Another memorable story, which was the winner of the inaugural Dastan Award in 2013, is “Rear View.” It is a sharply critical observation of our society, and the culture of rape and hypocrisy that India seems to be becoming increasingly infamous for. Narrated in the first person, “Rear View” spares no one, least of all the narrator.
Other stories in the collection also highlight behavioral negatives, with hypocrisy and double standards being the author’s oft beaten dogs, such as the obsession with fair skin – “Night Song” – and the limiting of women’s freedom – “Shame”. The themes aren’t new, but what redeems them is the patina of low-budget-meaningful-Indian-art film that many of Dutta-Asane’s stories seem to gleam with.

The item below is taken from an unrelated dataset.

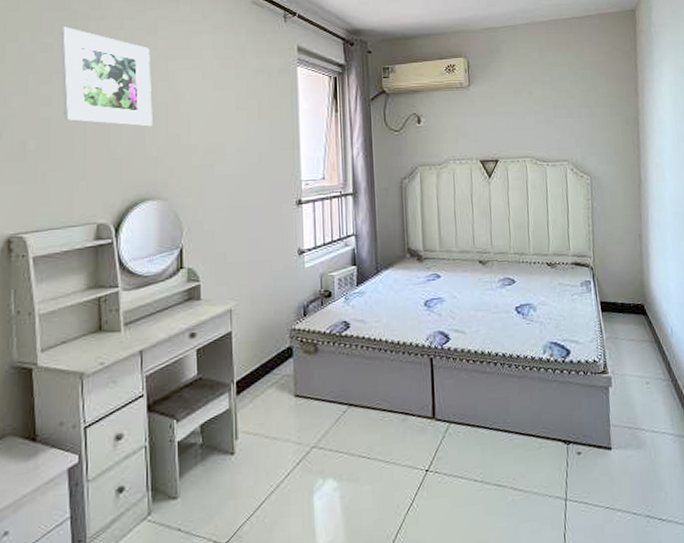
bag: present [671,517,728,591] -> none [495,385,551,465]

We know that first books are capricious creatures. They don’t always sit still beneath the reader’s scrutiny. What’s more, in a collection of stories, the author’s progress as a writer is almost never linear. In Dutta-Asane’s case though, she seems to have a clear grasp of where she wants to go with her writing, with her authorial style becoming recognizable a couple of stories into the book. Her images are lush, though at times a little unnecessary, and therefore overwhelming. Her subjects are grounded in our regional spaces, urban and rural. And in this book, they are also immersed in the night and all its hidden spaces.
Comment by Erica Taraporevala: “How do I describe this collection of short stories? can you be provoked and held gently at the same time? What could represent Sharp ragged rawness and elegance at the same time? What could represent hard as nail truth with a dream like quality at the same time? Raw silk? No. Khadi… Khadi hand woven by a master craftsman.
…Nearly every story takes both protagonist and reader to the edge. Can you cast out or be cast out by a child/ a woman/ a man/ a God/ society/ ghosts/ wilderness/ humanity/a neighbour/ yourself ?
‘Cast Out and Other Stories’, is a treasure trove, one for the ages, a beautiful evocative nuanced mirror of our times.”